/ParquetPlugin

Primary LanguageJavaApache License 2.0Apache-2.0

Parquet Plugin

The Parquet Plugin for Pentaho Data Integration allows you to output Parquet files using Kettle. Parquet files are columnar oriented file format commonly used in Hadoop. Using Parquet files in Hadoop as opposed to CSV files can produce orders of magnitude compression and query performance improvement.

This Plugin is tightly integrated with Hadoop. It is recommended this plugin only be used when writing to files in HDFS.

Released as open source by Inquidia Consulting.

System Requirements

  • (Version 2 and above) Pentaho Data Integration 6.0 or above
  • (Version 1.0.1 and below) Pentaho Data Integration 5.0 or above
  • Pentaho Big Data Plugin
  • The Hadoop client must be installed on the machine if trying to write to Parquet files on the local machine instead of HDFS.

Installation

Using Pentaho Marketplace

  1. In the Pentaho Marketplace find the Parquet Output plugin and click Install
  2. Follow the Additional Installation steps below.
  3. Restart Spoon

Manual Install

  1. Place the ParquetPlugin folder in the ${DI_HOME}/plugins/steps directory
  2. Follow the Additional Installation steps below.
  3. Restart Spoon

Additional Installation Steps

Pentaho currently does not provide a mechanism allowing for plugin steps to be dependent on the Pentaho Big Data Plugin shims. Due to this, the following steps must be followed to use this plugin.

  1. Copy the following files from the data-integration/plugins/pentaho-big-data-plugin/hadoop-configurations/{environment}/lib/client folder to the data-integration/lib folder.

1.1. commons-cli.jar

1.2. commons-configuration.jar

1.3. hadoop*.jar

1.4. protobuf-java.jar

1.5. htrace*.jar

  1. It is recommended you copy your Hadoop configuration files (hdfs-site.xml, core-site.xml, etc.) to the data-integration folder.

Parquet Output Usage

The step can output to HDFS from any type of machine. However, if you wish to output to local disk instead of HDFS the Hadoop client must be installed on the machine or you will receive a NullPointerException.

File Tab

  • Filename - The name of the file to output
  • Accept filename from field? - Should the step get the filename from a field?
  • Field that contains filename - The field that contains the filename.
  • Overwrite output file? - If the output file exists, should PDI overwrite the file. Otherwise will fail if the file exists.
  • Create parent folder? - Create the parent folder if it does not exist.
  • Include stepnr in filename? - Should the step number be included in the filename? Used for starting multiple copies of the step.
  • Include partition nr in filename? - Used for partitioned transformations.
  • Include date in filname? - Include the current date in the filename in yyyyMMdd format.
  • Include time in filename? - Include the current time in the filename in HHmmss format.
  • Specify date format? - Specify your own format for including the date time in the filename.
  • Date time format - The date time format to use.

Content Tab

  • Block size (MB) - In MB the block size limit for the file. It is generally recommended that the entire file be able to fit in one block for optimal performance.
  • Page size (KB) - In KB the size of the Parquet pages. Parquet pages are the minimum readable size within the file. It is generally recommended this be set to 8 for performance reasons; however, a higher number will result in smaller Parquet files.
  • Compression - The compression codec to use when writing the file.
  • Use dictionary compression? - Should dictionary compression be enabled?

Fields Tab

  • Name - The name of the field on the stream
  • Path - The dot delimited path to where the field will be stored in the Parquet file. (If this is empty the stream name will be used.)
  • Nullable? - Should the field be nullable.
  • Get Fields button - Gets the list of input fields.

Common Errors

NullPointerException Opening File

This error comes from Parquet and indicates you are trying to write a Parquet file to the local file system on a machine that does not have the Hadoop client installed. Install the Hadoop client or write the file directly to HDFS to resolve.
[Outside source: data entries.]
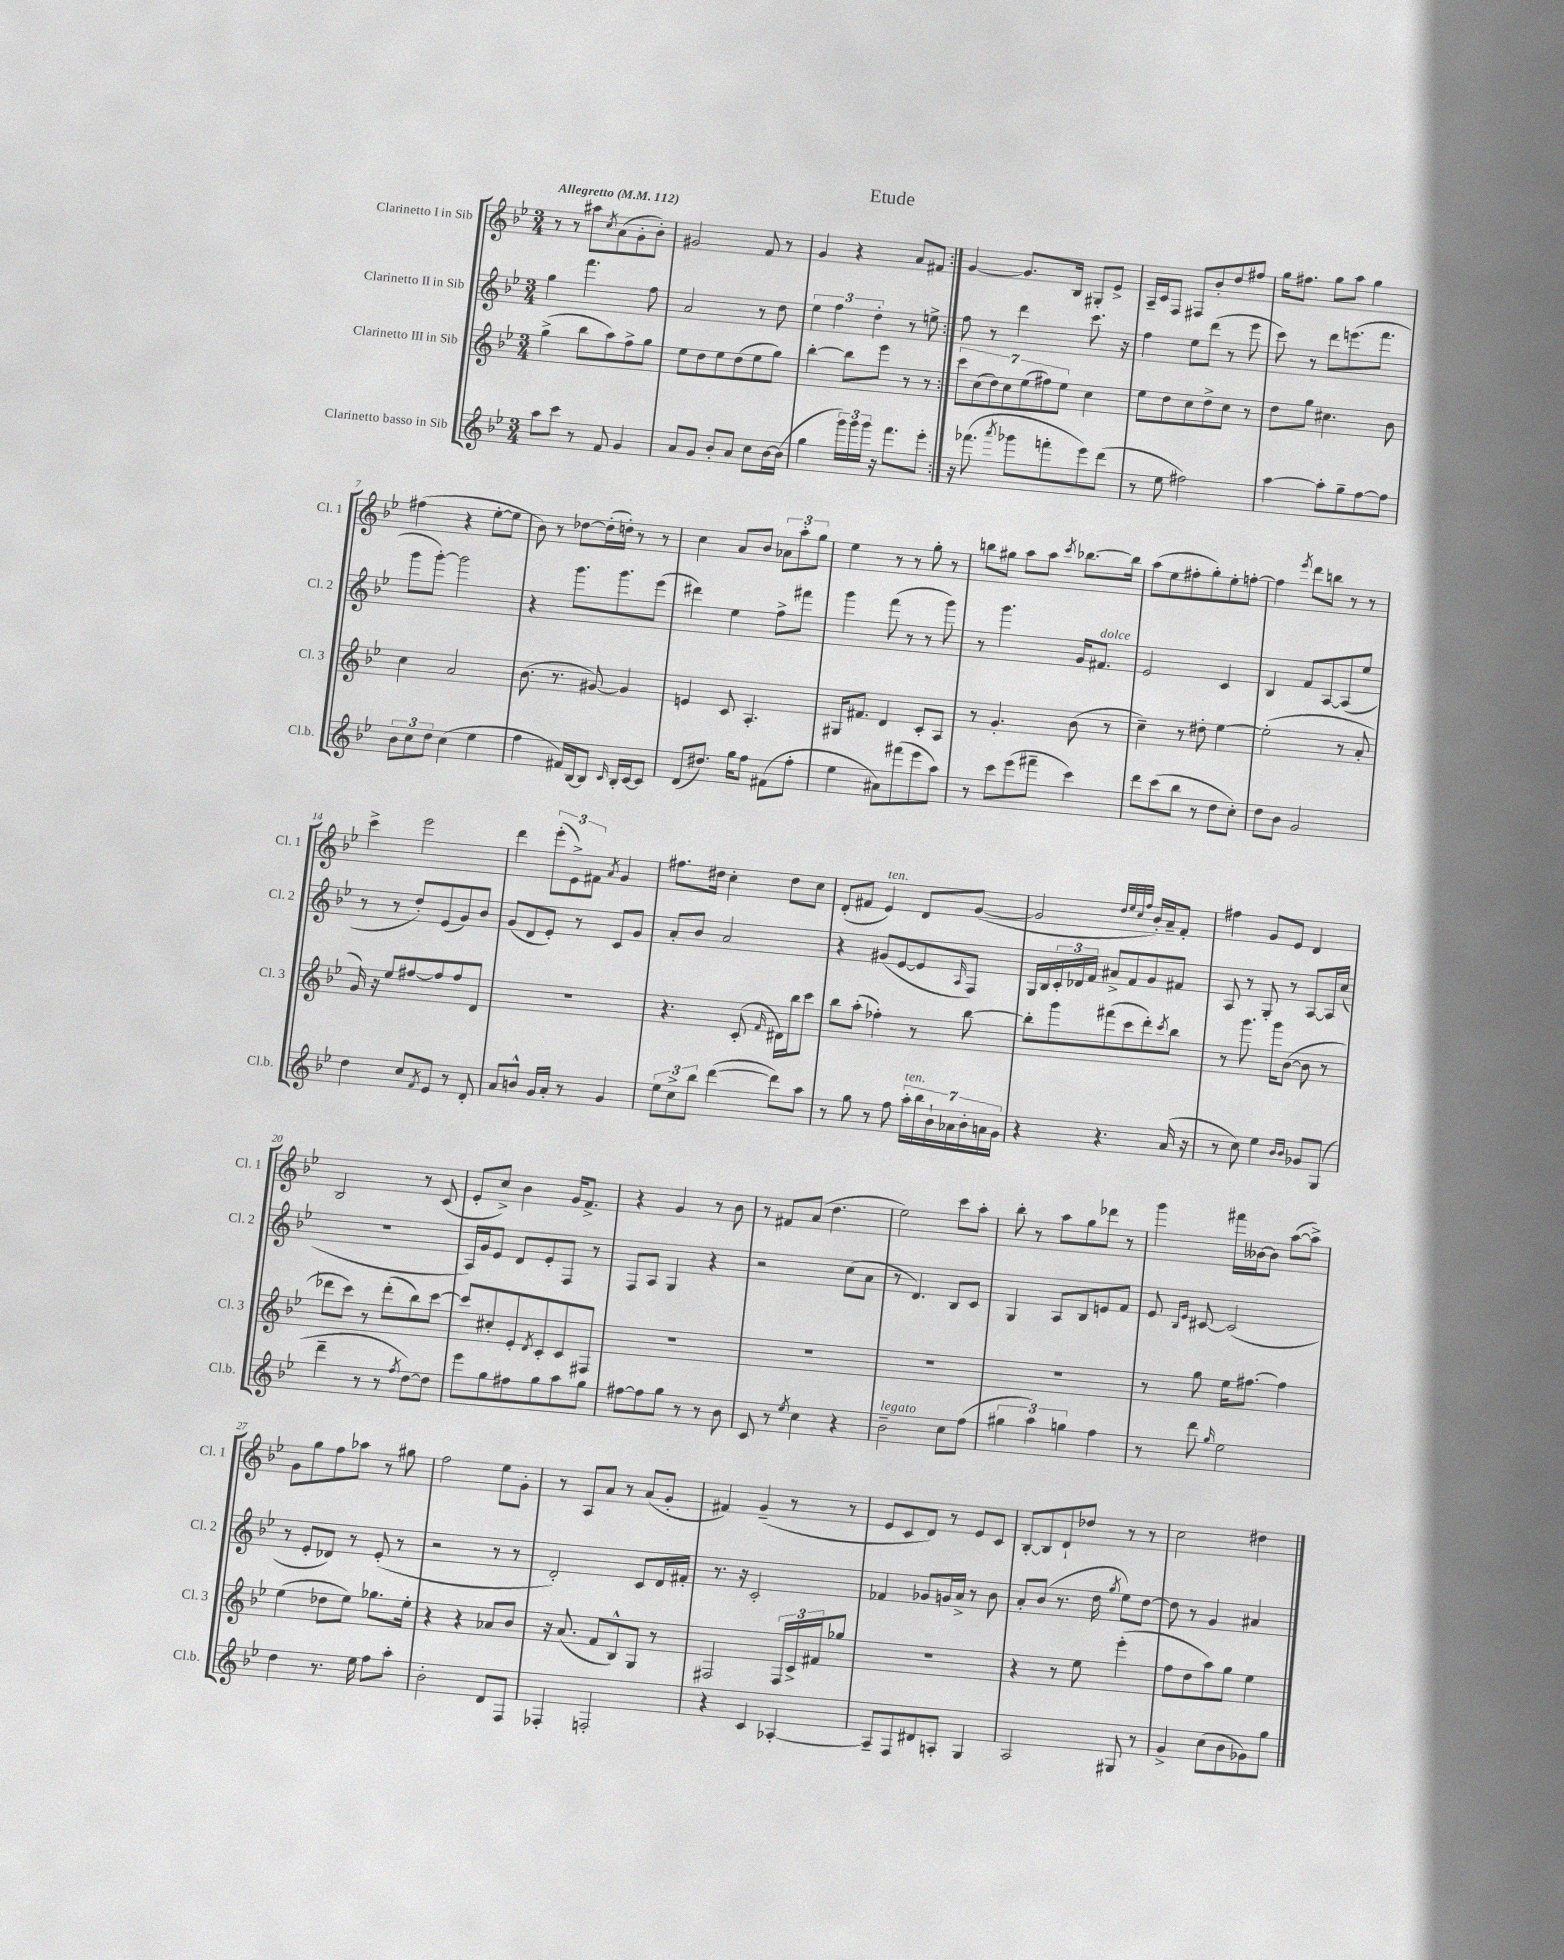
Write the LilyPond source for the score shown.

\header { title = "Etude" }
<<
\new StaffGroup <<
\new Staff = "s0" \with { instrumentName = "Clarinetto I in Sib" shortInstrumentName = "Cl. 1" } {
    \clef treble \key bes \major \numericTimeSignature \time 3/4 \tempo "Allegretto" 4 = 112
    \repeat volta 2 { r8 r8 ais''8 \acciaccatura { c''8 } a'8( g'8-. bes'8-.) |
    gis'2 f'8 r8 |
    g'4 r4 a'8 fis'8 | }
    g'4~ g'8. bes16 gis8-. ees'8-> |
    a16-- c'16 f8 fis8 bes'8-. d''8 fis''8 |
    g''16 fis''8. g''8 a''8 g''4 |
    fis''4( r4 ees''8~-. ees''8 |
    bes'8) r8 des''8~ des''16-.( d''16-.) r8 r8 |
    c''4 a'8 bes'8 \tuplet 3/2 { aes'8 a''8-. g''8 } |
    ees''4 r8 r8 g''8-. r8 |
    b''8 gis''8 a''8 a''8 \acciaccatura { c'''8 } bes''8.~ bes''16 |
    a''8( ees''8 fis''8-. g''8-.) ees''8-. f''8~-. |
    f''4 \acciaccatura { ees'''8 } d'''8 b''8 r8 r8 |
    c'''4-> ees'''2 |
    d'''4 \tuplet 3/2 { ees'''8-.( ees'8->) fis'8 } \acciaccatura { a'8 } g'4 |
    fis''8. dis''16 c''4-. dis''8 c''8 |
    d'8-.( fis'8 ees'4^\markup { \italic "ten." }) d'8 g'8~( |
    g'2 \grace { d''32 ees''32 c''32 f''32 } bes'16-.) a'16-- f'8-. |
    fis''4 g'8 ees'8 d'4 |
    bes2 r8 c'8( |
    ees'8-. c''8->) bes'4 g'16 f'8.-> |
    r4 g'4 r8 bes'8 |
    r8 fis'8 a'8( d''4. |
    ees''2) c'''8 a''8-. |
    bes''8-. r8 a''8 g''8 des'''8 r8 |
    g'''4 fis'''16 beses'16~ beses'8 a''8~( a''8->) |
    g'8 g''8 f''8 aes''8 r8 gis''8 |
    f''2 ees''8 g'8-. |
    r8 a8 a'8 r8 a'8( g'8-. |
    fis'4) g'4--( r8 r8 |
    ees'8 c'8 d'8) r8 ees'8 c'8 |
    bes8~-. bes8 d'8-! des''8 r8 r8 |
    c''2 dis''4 \bar "|." |
}
\new Staff = "s1" \with { instrumentName = "Clarinetto II in Sib" shortInstrumentName = "Cl. 2" } {
    \clef treble \key bes \major \numericTimeSignature \time 3/4
    \repeat volta 2 { g''4 f'''4. f''8 |
    a'2 r8 d''8 |
    \tuplet 3/2 { ees''4 f''4 d''4-. } r8 e''8-> | }
    f''8 r8 d'''4 c'''8. r16 |
    f''4 ees''8 d'''8( r8 ees'''8 |
    c'''8) r8 d'''8 e'''8.( f'''8. |
    g'''8 g'''8~-.) g'''2 |
    r4 g'''8. g'''8. ees'''8( |
    dis'''4) ees''4 f''8-> fis'''8 |
    g'''4 f'''8( r8 r8 g'''8) |
    r8 g'''4. g'16 fis'8.^\markup { \italic "dolce" } |
    ees'2 c'4 |
    bes4 f'8 a8~ a8( ees''8 |
    r8 r8 d''8-.) ees'8( g'8) bes'8 |
    g'8( d'8 ees'8-.) r8 c'8 g'8 |
    a'8-. bes'8 a'2 |
    r4 gis'8( ees'8~ ees'8 \grace { a16 } f8) |
    g16 bes16 \tuplet 3/2 { c'16-. des'16 f'16 } ais'8-> f'8 g'8 fis'8 |
    a8 r8 g8-. r8 a8~ a16 c''16( |
    R2. |
    a16) g'16 ees'8 d'8 ees'8-. f8 r8 |
    f8 a8 g4 r4 |
    r2 c''8( a'8 |
    r8 d'4.) bes8 c'8 |
    g4 a8 bes8 e'8 f'8 |
    ees'8 \grace { bes16 ees'16 } cis'8~ cis'2( |
    r8 ees'8-. des'8) r8 ees'8-.( r8 |
    r2 r8 r8 |
    d'2-.) c'8 d'16 fis'16-. |
    r8. r16 c'2-. |
    fes'4 ges'8 g'16 a'16-> r8 bes'8 |
    a'8-. bes'8( r8. d''16 \acciaccatura { g''8 } ees''8) d''8~ |
    d''8 r8 g'4 ais'4 \bar "|." |
}
\new Staff = "s2" \with { instrumentName = "Clarinetto III in Sib" shortInstrumentName = "Cl. 3" } {
    \clef treble \key bes \major \numericTimeSignature \time 3/4
    \repeat volta 2 { g''4->( bes''8 a''8) f''8-> g''8 |
    ees''8 d''8 ees''8 d''8( ees''8 g''8) |
    bes''4~-. bes''8 ees'''8 r8 r8 | }
    \tuplet 7/4 { c'''8 c''8( d''8) c''8 ees''8( fis''8) ees''8 } c''4 |
    ees''8 d''8 c''8 d''8-> c''8 r8 |
    d''8 g''8 cis''4. bes'8 |
    c''4 a'2 |
    bes'8.( r8. gis'8~) gis'4 |
    e'4 c'8 a4.-. |
    gis16 fis'8. d'4 c'8-. a8 |
    r8 g'4.-. bes'8( r8 |
    c''4--) r8 dis''8-. ees''4~ |
    ees''2-.( r8 a'8-. |
    g'16) r16 ees''8 fis''8~ fis''8 fis''8 d'8 |
    R2. |
    r4. c'8-.( \grace { f'16 } dis'16) bes''16 c'''8 |
    bes''8 a''8-.( fes''4-.) r8 bes''8~ |
    bes''8-. g'''8 fis'''8( c'''8 d'''8-.) \acciaccatura { c'''8 } bes''8 |
    r8 g'''8. g'''16 bes'8~( bes'8 r8 |
    des'''8 c'''8) r8 des'''8-.( bes''8) c'''8~ |
    c'''8 cis''8-. ees'8-. \acciaccatura { d'8 } c'8-. c'8 fis8 |
    R2. |
    R2. |
    R2. |
    R2. |
    r8 g''8 ees''16 fis''8.~ fis''4 |
    ees''4( des''8 ees''8) ges''8. ees''16-. |
    r4 r4 aes'8 bes'8 |
    r16 a'8.( f'8 bes8-^) g8 r8 |
    fis2 \tuplet 3/2 { fis16 c'16-> fis'16 } ges''8 |
    R2. |
    r4 r8 ees''8 ees'''4-.( |
    f''8 d''8 a''8) g''8 ees''4 \bar "|." |
}
\new Staff = "s3" \with { instrumentName = "Clarinetto basso in Sib" shortInstrumentName = "Cl.b." } {
    \clef treble \key bes \major \numericTimeSignature \time 3/4
    \repeat volta 2 { a''8 c'''8 r8 f'8 g'4 |
    a'8 g'8 bes'8-. a'8 c''8 bes'16~ bes'16( |
    g''4 \tuplet 3/2 { g'''16) g'''16 g'''16 } r16 f'''8. ees'''8-. | }
    r16 fes'''8.( \acciaccatura { a'''8 } ges'''8 f'''8-. ees'''8) d'''8( |
    r8 ees''8 fis''2) |
    a''4~ a''8-. g''8-- f''8~ f''8 |
    \tuplet 3/2 { bes'8 c''8 d''8 } c''4( ees''4 |
    f''4 fis'16) bes16~ bes8 \grace { c'16 } bes16-. c'16~ c'8 |
    d'8( dis''8.) g''16 f''8 fis'8( f''8-. |
    ees''4 ais'8) fis'''8( ees'''8 a''8) |
    r8 c'''8 ees'''8( fis'''8-- c'''4) |
    d'''8 c'''8( bes''8 r8 d''8 c''8-.) |
    d''8 bes'8 g'2 |
    d''4 c''8 \acciaccatura { f'8 } ees'8 r8 d'8-. |
    a'8 b'8-^ g'16 a'16-. r8 g'4 |
    \tuplet 3/2 { ees''8 c''8-> bes''8 } d'''4~( d'''8) a''8 |
    r8 g''8 r8 f''8 \tuplet 7/4 { a''16-.^\markup { \italic "ten." } bes''16 bes'16-! aes'16 bes'16-. a'16 g'16 } |
    r4 r4. a'16( r16 |
    r8 c''8) ees''4 \grace { bes'16 bes'16 } ges'8 g8( |
    d'''4-- r8 r8 \acciaccatura { f''8 } d''8~) d''8 |
    ees'''8 g''8 fis''8 g''8 a''8 g''8 |
    fis''8~ fis''8 g''8 r8 r8 bes'8 |
    c'8 r8 \acciaccatura { ees''8 } c''4 r4 |
    bes'2--^\markup { \italic "legato" } c''8 f''8( |
    \tuplet 3/2 { gis''4 a''4) g''4 } f''4 |
    r8 d'''8 \grace { g''16 } ees''2 |
    d''4 r8. ees''16 f''8 a''8-. |
    bes'2-. d'8 f8 |
    fes4-. f2-. |
    r4 c'4 aes4~-. |
    aes8-- f8 dis'8 a8-. g4 |
    a2 gis8 r8 |
    g'4-> c''8( bes'8 ges'8) g''8 \bar "|." |
}
>>
>>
No FileSystem for scheme: hdfs

The additional installation steps above were not followed correctly. Follow them and restart Spoon.

Class not found exception

The jars to copy into your lib folder in the additional installation steps should be the complete list for most Hadoop installations. However, Hadoop is not always compatible from version to version and additional jars may need to be copied. Identify the jar that contains the class that was not found and copy it to your lib folder.

Building from Source

The Parquet Plugin is built using Ant. Since I do not want to deal with the complexities of Ivy the following instructions must be followed before building this plugin.

  1. Edit the build.properties file.
  2. Set pentahoclasspath to the data-integration/lib directory on your machine.
  3. Set the pentahoswtclasspath to the data-integration/libswt directory on your machine.
  4. Set the pentahobigdataclasspath to the data-integration/plugins/pentaho-big-data-plugin/lib directory on your machine.
  5. Run "ant dist" to build the plugin.